● Exercise prompt
Here the job is to transcribe the data verbatim while leaving each picture out.
--- Supplied entries Enclosed Below ---
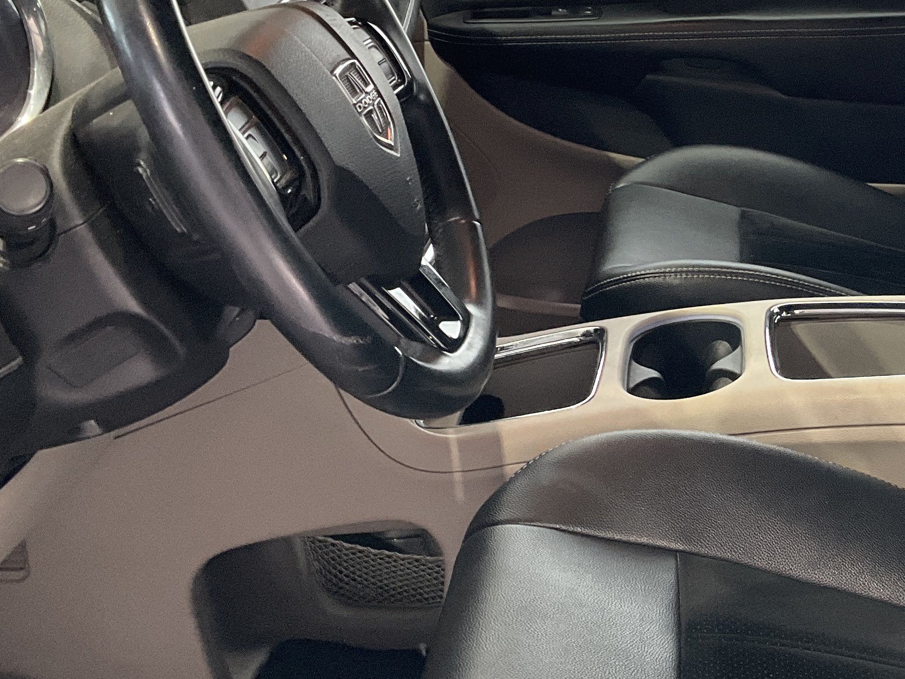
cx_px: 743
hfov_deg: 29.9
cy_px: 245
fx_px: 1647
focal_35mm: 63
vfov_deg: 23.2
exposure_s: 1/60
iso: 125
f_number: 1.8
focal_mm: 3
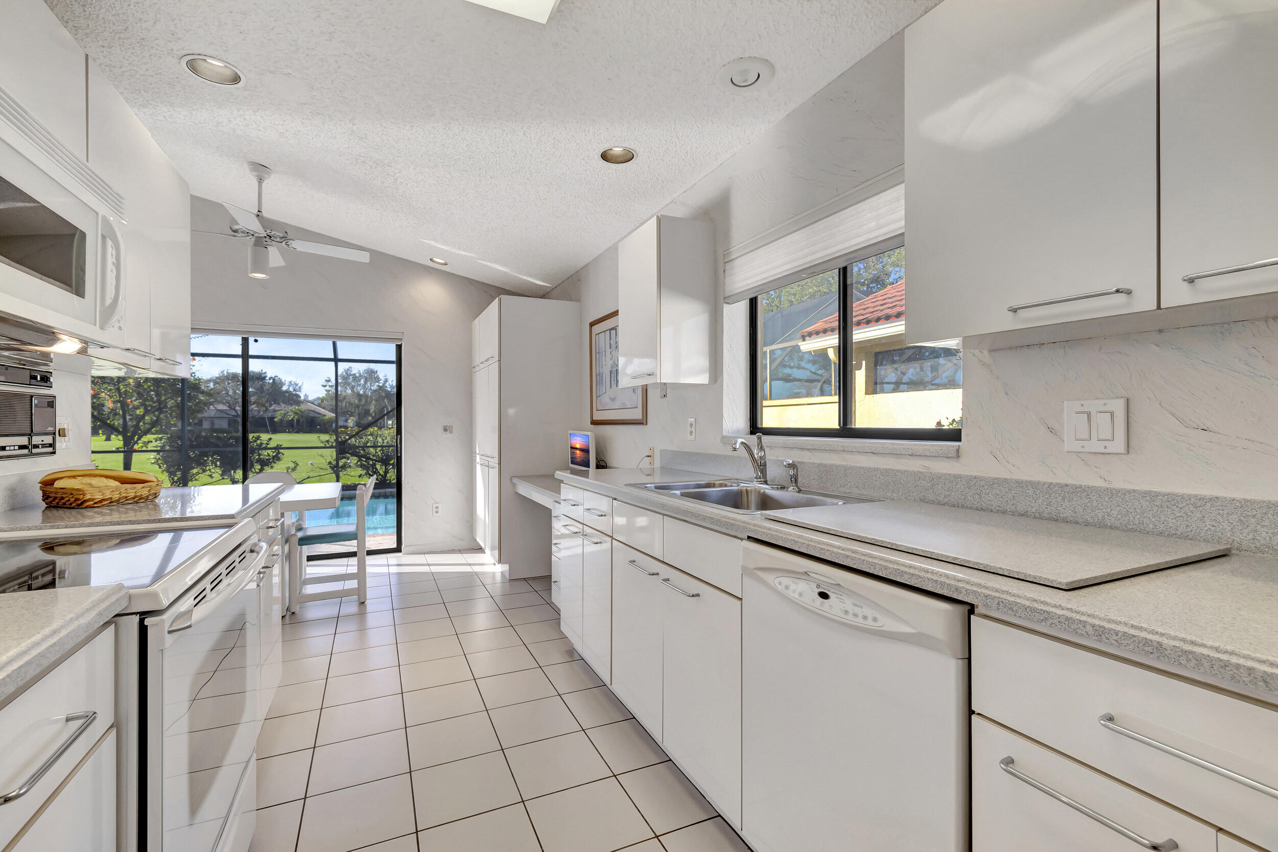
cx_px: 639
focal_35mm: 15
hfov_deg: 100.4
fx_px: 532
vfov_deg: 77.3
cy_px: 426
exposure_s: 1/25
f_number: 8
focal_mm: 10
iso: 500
--- End of Enclosed Supplied entries ---
● Solved problem
cx_px: 743
hfov_deg: 29.9
cy_px: 245
fx_px: 1647
focal_35mm: 63
vfov_deg: 23.2
exposure_s: 1/60
iso: 125
f_number: 1.8
focal_mm: 3
cx_px: 639
focal_35mm: 15
hfov_deg: 100.4
fx_px: 532
vfov_deg: 77.3
cy_px: 426
exposure_s: 1/25
f_number: 8
focal_mm: 10
iso: 500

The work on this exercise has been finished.